> **Record set**
/---

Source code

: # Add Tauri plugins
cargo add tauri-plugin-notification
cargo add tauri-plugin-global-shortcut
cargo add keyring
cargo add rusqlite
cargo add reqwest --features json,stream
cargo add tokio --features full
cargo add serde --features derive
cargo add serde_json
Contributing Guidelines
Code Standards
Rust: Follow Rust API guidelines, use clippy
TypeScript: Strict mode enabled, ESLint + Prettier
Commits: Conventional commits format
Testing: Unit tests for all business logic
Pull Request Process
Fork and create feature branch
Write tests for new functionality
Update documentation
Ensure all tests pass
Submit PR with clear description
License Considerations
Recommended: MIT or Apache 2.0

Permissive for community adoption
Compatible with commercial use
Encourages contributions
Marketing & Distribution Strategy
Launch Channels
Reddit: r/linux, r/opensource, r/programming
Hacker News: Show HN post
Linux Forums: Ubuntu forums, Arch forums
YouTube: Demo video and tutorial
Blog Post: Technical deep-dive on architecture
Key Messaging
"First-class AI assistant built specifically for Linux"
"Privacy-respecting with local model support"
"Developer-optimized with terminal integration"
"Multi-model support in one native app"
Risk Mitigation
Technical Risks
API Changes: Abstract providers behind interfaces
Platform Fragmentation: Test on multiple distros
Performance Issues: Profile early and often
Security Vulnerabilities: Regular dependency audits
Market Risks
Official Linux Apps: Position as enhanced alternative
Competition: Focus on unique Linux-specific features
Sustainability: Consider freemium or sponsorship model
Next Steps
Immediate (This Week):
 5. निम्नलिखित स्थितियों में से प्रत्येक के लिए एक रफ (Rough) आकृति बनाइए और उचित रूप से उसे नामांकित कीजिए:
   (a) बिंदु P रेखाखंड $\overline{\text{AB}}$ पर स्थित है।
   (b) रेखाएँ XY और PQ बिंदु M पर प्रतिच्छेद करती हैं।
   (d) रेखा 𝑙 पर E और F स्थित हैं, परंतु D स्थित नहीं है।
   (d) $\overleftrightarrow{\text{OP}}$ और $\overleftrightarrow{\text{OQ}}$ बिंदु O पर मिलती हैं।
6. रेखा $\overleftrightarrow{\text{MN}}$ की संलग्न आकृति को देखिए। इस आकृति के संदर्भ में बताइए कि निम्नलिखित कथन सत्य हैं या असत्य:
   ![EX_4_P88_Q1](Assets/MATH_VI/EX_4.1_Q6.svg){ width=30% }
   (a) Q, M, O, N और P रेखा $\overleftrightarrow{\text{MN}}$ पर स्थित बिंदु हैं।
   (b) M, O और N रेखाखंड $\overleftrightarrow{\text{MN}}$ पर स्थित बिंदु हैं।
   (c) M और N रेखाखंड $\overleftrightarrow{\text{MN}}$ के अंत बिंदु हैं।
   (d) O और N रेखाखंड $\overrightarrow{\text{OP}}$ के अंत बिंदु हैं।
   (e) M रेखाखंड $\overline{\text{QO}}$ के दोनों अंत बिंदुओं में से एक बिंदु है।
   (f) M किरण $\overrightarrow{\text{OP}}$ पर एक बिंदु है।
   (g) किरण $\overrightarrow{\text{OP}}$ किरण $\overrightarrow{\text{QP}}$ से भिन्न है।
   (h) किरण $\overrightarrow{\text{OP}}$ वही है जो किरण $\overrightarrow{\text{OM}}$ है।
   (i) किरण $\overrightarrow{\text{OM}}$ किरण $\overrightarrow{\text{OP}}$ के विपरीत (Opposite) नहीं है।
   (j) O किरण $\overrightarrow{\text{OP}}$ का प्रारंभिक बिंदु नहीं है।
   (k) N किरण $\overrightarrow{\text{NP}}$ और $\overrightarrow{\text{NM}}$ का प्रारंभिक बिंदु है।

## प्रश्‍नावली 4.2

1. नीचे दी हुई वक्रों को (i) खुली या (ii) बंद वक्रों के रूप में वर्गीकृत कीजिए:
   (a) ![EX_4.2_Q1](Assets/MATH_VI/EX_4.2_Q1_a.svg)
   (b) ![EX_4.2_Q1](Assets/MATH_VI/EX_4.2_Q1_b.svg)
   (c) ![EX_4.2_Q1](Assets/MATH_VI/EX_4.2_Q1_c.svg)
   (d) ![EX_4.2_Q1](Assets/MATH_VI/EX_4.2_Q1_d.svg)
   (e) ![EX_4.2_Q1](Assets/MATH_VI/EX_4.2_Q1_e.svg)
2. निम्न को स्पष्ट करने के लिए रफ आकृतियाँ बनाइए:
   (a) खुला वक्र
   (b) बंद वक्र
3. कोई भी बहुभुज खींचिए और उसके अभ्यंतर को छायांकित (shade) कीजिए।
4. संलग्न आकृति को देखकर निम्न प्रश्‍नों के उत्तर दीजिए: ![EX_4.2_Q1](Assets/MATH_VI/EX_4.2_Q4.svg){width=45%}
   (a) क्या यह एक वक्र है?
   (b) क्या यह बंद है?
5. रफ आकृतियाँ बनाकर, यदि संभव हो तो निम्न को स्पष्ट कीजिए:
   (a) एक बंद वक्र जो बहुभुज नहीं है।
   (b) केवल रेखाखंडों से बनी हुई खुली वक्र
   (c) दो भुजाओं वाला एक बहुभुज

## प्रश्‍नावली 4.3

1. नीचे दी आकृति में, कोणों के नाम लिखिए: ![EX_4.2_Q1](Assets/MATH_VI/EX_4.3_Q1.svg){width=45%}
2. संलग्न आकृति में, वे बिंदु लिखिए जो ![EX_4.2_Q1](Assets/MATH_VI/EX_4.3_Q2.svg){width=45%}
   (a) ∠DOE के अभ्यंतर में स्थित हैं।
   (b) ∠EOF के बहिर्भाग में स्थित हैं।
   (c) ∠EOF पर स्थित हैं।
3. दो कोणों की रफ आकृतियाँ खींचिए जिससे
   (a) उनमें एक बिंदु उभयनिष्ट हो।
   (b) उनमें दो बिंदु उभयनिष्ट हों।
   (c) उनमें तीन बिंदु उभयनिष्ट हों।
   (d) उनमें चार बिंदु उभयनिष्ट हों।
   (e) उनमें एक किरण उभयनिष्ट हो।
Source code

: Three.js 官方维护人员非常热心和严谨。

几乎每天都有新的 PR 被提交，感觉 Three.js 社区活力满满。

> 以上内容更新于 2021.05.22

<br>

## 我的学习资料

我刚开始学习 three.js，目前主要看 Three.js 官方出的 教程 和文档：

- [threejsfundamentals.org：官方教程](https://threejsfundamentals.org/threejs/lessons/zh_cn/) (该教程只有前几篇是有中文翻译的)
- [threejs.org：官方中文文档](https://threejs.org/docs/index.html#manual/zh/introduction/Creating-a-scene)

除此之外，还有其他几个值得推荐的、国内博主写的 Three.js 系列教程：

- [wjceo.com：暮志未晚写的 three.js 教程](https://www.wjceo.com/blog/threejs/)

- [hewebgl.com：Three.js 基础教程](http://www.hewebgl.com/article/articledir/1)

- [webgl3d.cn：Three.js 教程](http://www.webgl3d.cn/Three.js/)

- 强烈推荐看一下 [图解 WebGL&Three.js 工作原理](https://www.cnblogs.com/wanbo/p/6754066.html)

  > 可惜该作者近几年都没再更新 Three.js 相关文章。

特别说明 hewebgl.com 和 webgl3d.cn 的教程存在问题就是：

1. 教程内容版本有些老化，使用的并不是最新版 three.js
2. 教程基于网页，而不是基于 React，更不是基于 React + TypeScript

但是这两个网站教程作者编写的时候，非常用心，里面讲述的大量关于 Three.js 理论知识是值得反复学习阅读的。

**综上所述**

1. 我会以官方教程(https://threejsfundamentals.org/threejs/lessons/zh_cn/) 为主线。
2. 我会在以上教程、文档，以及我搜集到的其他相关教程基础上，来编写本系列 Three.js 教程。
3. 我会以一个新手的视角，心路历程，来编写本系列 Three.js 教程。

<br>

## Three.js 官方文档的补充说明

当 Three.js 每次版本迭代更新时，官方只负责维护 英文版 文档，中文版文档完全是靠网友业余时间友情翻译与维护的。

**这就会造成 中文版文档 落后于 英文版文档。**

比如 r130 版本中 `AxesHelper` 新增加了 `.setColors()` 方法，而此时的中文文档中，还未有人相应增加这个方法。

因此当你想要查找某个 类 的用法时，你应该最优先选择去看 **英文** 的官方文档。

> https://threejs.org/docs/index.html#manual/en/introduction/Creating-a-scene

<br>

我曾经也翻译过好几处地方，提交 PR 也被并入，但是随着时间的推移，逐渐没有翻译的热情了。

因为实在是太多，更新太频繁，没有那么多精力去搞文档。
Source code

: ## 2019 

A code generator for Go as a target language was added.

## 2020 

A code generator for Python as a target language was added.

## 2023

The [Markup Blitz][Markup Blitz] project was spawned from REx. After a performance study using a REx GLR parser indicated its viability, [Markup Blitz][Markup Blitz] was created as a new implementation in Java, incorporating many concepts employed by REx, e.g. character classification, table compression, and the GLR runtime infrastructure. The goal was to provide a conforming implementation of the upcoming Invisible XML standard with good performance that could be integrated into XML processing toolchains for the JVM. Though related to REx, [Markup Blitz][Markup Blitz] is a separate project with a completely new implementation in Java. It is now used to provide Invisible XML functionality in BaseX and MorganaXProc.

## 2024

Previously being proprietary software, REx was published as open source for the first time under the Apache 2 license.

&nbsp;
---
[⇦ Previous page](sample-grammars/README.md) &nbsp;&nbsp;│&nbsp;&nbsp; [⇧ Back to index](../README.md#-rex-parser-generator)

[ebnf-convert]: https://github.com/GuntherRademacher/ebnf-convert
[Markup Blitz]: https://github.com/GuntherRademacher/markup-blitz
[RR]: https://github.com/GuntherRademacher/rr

\---

> **What is expected**
In the listing above, find the line with "Ensure all tests pass" and the line with "Key Messaging"; output exactly those lines and all lines between them.

> **Solution to this problem**
Ensure all tests pass
Submit PR with clear description
License Considerations
Recommended: MIT or Apache 2.0

Permissive for community adoption
Compatible with commercial use
Encourages contributions
Marketing & Distribution Strategy
Launch Channels
Reddit: r/linux, r/opensource, r/programming
Hacker News: Show HN post
Linux Forums: Ubuntu forums, Arch forums
YouTube: Demo video and tutorial
Blog Post: Technical deep-dive on architecture
Key Messaging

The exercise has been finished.